### Records

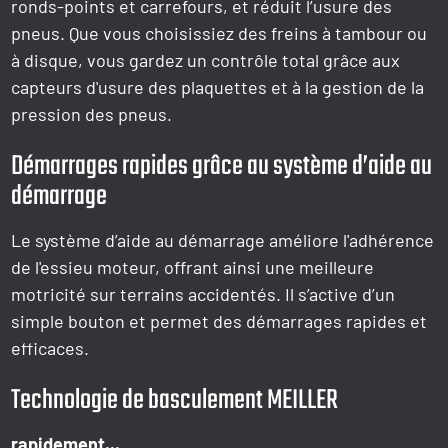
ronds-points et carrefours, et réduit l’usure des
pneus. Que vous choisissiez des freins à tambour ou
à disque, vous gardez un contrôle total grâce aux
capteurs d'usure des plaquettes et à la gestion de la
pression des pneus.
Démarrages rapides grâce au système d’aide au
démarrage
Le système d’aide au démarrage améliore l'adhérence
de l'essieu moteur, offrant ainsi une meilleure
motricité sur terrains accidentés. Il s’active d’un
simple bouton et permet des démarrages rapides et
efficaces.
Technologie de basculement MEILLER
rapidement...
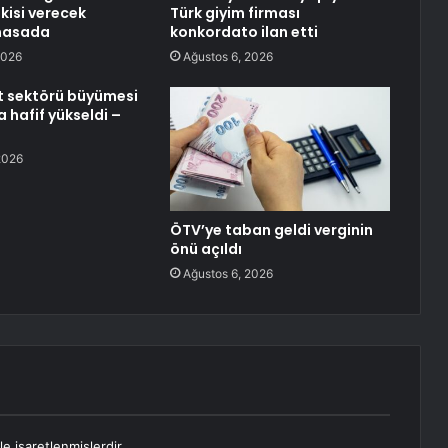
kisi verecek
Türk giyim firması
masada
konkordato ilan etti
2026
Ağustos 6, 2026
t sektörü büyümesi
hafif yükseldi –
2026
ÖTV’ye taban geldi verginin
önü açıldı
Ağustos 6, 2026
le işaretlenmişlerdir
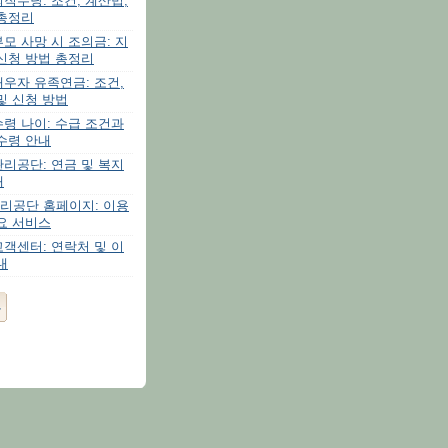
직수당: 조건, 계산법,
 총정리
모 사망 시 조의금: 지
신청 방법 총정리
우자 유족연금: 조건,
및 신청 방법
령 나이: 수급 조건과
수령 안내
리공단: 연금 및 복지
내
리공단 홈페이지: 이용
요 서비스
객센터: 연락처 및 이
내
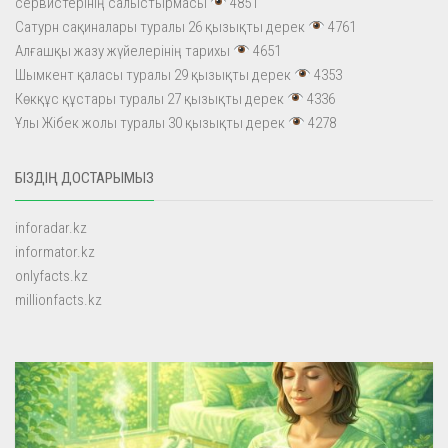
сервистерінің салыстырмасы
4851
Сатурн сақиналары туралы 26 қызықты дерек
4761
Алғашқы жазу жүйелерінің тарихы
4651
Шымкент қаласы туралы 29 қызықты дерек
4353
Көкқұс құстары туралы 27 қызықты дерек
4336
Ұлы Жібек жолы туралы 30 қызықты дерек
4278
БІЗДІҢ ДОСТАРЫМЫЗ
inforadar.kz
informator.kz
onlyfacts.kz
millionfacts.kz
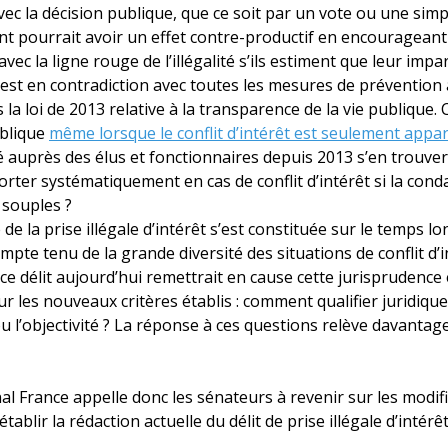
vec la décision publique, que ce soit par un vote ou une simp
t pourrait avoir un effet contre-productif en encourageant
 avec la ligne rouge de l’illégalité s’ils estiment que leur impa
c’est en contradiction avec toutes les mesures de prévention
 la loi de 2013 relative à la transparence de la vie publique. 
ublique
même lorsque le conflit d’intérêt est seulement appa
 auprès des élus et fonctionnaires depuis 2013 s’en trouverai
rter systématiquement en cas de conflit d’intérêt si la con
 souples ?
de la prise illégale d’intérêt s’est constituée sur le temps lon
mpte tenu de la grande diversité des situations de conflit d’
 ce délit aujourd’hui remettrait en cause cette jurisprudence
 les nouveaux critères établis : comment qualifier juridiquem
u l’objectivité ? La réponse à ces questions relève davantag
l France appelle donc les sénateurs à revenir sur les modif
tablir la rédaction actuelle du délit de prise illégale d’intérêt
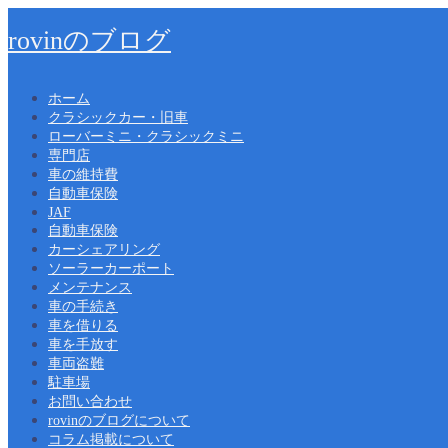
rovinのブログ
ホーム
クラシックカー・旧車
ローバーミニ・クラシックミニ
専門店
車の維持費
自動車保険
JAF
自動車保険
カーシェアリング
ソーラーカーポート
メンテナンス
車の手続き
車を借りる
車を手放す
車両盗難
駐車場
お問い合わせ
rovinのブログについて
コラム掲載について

### Task to carry out
The string "aide" shows up in some lines of the listing. Copy each such line.

### Answer below
Démarrages rapides grâce au système d’aide au
Le système d’aide au démarrage améliore l'adhérence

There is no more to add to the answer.